Having declared the search warrant valid, Dela Cruz-Espinosa said the subsequent search and seizure was not unreasonable and gave it the benefit of the presumption of regularity.

Manila RTC Br. 50 Judge Bibiano Colasito, for his part, said that even assuming witnesses lacked credibility, the court is not duty-bound to hold a new determination of probable cause in the issuance of the warrants.

He rejected Demate’s claim that Burgos-Villavert did not conduct searching questions required before the issuance of a search warrant against Demate.

He said Burgos-Villavert asked “lengthy and somehow elaborate” questions and he had to defer to her findings as she is presumed to have regularly performed her duties.

Both the Manila and Quezon City courts dismissed the activists’ arguments that the search warrants were vague, saying things to be seized need not be described in terms of brand and model. 

“Indeed, the law does not require that the things to be seized must be described in precise and minute detail as to leave no room for doubt on the part of the searching authorities,” it said, adding that if these were the rule, it would be “virtually impossible” to obtain search warrants.


The lawyer and families of the HRD7 on Tuesday expressed dismay over the rulings, saying these cases are premised on the same facts and circumstances as the Mandaluyong case.

“Ano ba yung nakita ng Mandaluyong court na hindi makita o ayaw tingnan ng mga trial courts dito sa Maynila at Quezon City.

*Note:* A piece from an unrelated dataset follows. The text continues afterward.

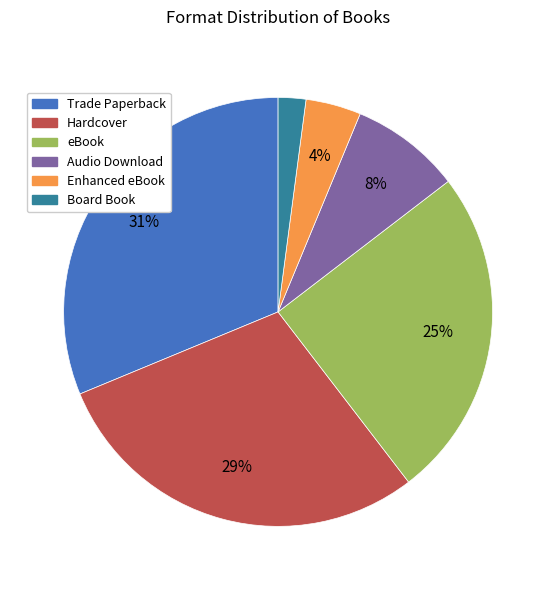

Rank the categories by value from lowest to highest.

Board Book, Enhanced eBook, Audio Download, eBook, Hardcover, Trade Paperback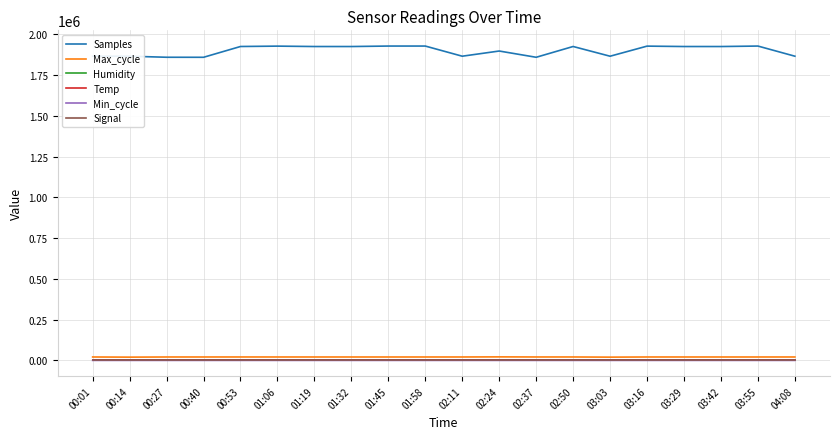

True or false: Samples and Min_cycle intersect in this chart.

False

Yun po ang mind-boggling sa aming lahat na tumatayong legal counsel sa mga natitirang HRD7,” said National Union of Peoples’ Lawyer’s Kathy Panguban, who represents Demate and Velasco. 

(What did the Mandaluyong court see that trial courts in Manila and Quezon City did not or refuse to see? That’s what’s mind-boggling to us who stand as legal counsel for the rest of the HRD7.)

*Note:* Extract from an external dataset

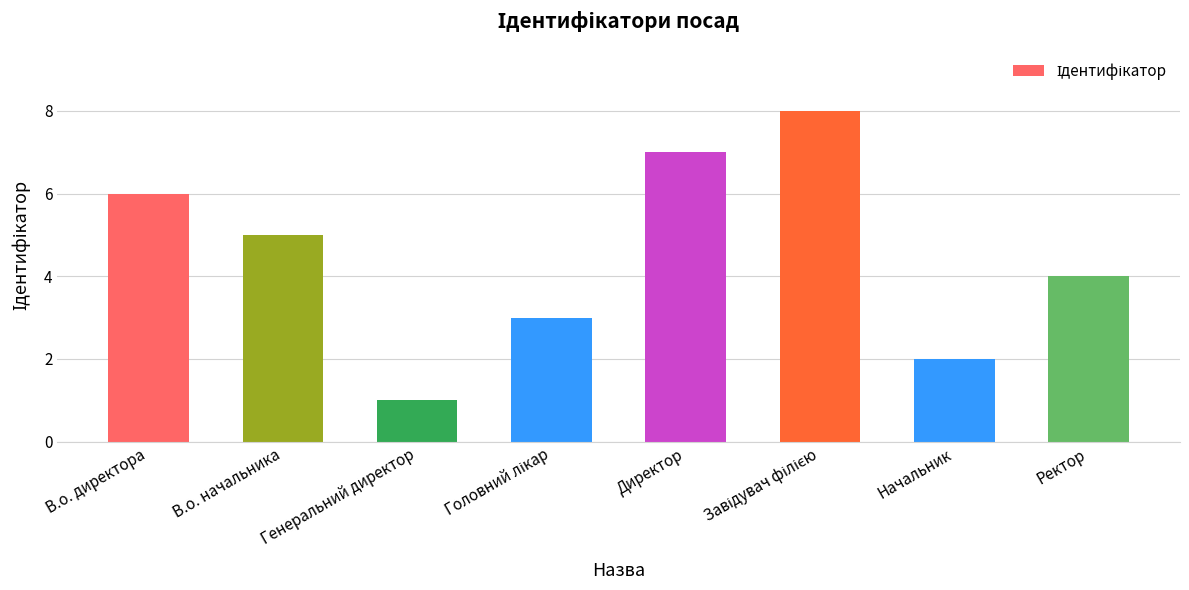

What is the label of the 2nd bar from the right?

Начальник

Cruz’s wife, Ella Durana, on the other hand said she is both saddened and enraged by the rulings in both courts. 

“Ganito na ba talaga ang sistema ng hustisya sa bansa? Kung sino pa ang walang kasalanan, sila pa hinuhuli, kinukulong at kinakasuhan?,” she asked.

(Is this the way our justice system in the Philippines works? The innocent ones are arrested, detained and charged?)

Cruz, Astudillo and Gregorio have filed a motion for reconsideration while Demate is studying the possibility of appealing the court’s ruling before a higher court.

Various human rights groups and activists have sounded the alarm against so-called weaponized search warrants and warrants factories, urging the Supreme Court to review and revise the rules on the issuance as well as the implementation of search warrants.